CRAFT: A Tendon-Driven Hand with Hybrid Hard-Soft Compliance
arXiv:2603.12120v2 Announce Type: replace-cross Abstract: We introduce CRAFT hand, a tendon-driven anthropomorphic hand with hybrid hard-soft compliance for contact-rich manipulation. The design is based on a simple idea: contact is not uniform across the hand. Impacts concentrate at joints, while...
What Happened
Researchers have introduced the CRAFT hand, a novel anthropomorphic robotic hand that uses tendon-driven actuation combined with a hybrid hard-soft compliance system. The key insight is that contact forces during manipulation are not distributed evenly across the hand—impacts tend to concentrate at joints. By strategically placing hard structural elements at joints and softer, compliant materials elsewhere, the design achieves a balance between durability and adaptability. The tendon-driven mechanism mimics human muscle-tendon systems, enabling finer control while reducing mechanical complexity compared to fully motorized joints.
Why It Matters
This work addresses a fundamental tension in robotic manipulation: rigid hands offer precision but struggle with contact-rich tasks, while soft hands excel at adaptation but lack strength and repeatability. CRAFT’s hybrid approach is pragmatic—it does not sacrifice structural integrity where it is needed most (joints) while still allowing the rest of the hand to deform and conform to objects. For AI practitioners, this has direct implications for reinforcement learning and policy deployment. A hand that can absorb unexpected impacts without damage reduces the need for conservative control policies, potentially accelerating training in simulation-to-real transfer. Additionally, the tendon-driven architecture simplifies the kinematic model, making it easier to integrate with learning-based controllers that require accurate forward and inverse dynamics.
Implications for AI Practitioners
First, the CRAFT hand’s compliance characteristics could lower the sample complexity of manipulation policies. When a gripper can passively adapt to object geometry, the policy does not need to learn precise force trajectories for every interaction—the hardware handles part of the compliance. This is especially relevant for contact-rich tasks like assembly or in-hand manipulation, where traditional rigid grippers require meticulous force control.
Second, the tendon-driven design introduces a nonlinear actuation model that may require careful calibration when used with neural network policies. Practitioners should account for tendon stretch, friction, and hysteresis in their simulation environments, or risk sim-to-real gaps. The paper’s emphasis on “hybrid hard-soft compliance” suggests that the hand’s behavior is not purely passive—it can be actively modulated, which opens the door for adaptive compliance policies that trade off stiffness and dexterity on the fly.

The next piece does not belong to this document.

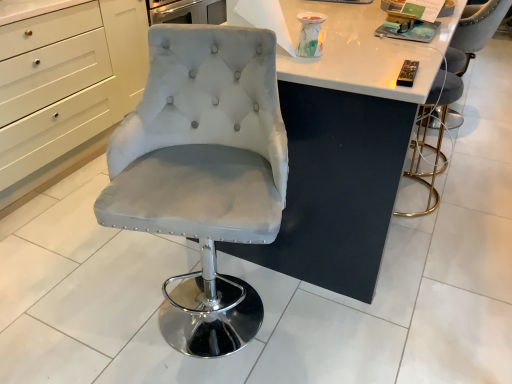
Find the location of `free area below metallic gold bar stool at right, the 2th chair from the front (from a real-world perspective)`. free area below metallic gold bar stool at right, the 2th chair from the front (from a real-world perspective) is located at coordinates click(411, 194).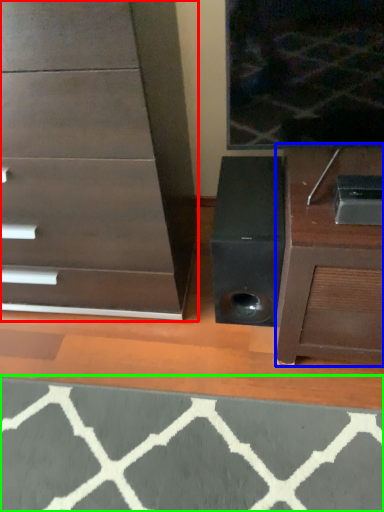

Finally, this work reinforces a broader trend in embodied AI: hardware and policy design are increasingly co-optimized. Rather than treating the robot hand as a black box, researchers are building physical structures that encode prior knowledge about manipulation. For AI teams, this means that investing in hardware that “bakes in” compliance can reduce the burden on learning algorithms, especially in safety-critical or high-contact environments.
Key Takeaways
- CRAFT’s hybrid compliance design strategically places rigid materials at joints and soft materials elsewhere, balancing durability with adaptability for contact-rich tasks.
- The tendon-driven actuation simplifies control while enabling finer manipulation, but introduces nonlinearities that must be modeled accurately for sim-to-real transfer.
- For AI practitioners, this hardware reduces the need for conservative policies and may lower sample complexity in reinforcement learning for manipulation.
- The work exemplifies a broader shift toward co-designing robot hardware and learning algorithms, where physical compliance complements—rather than complicates—policy learning.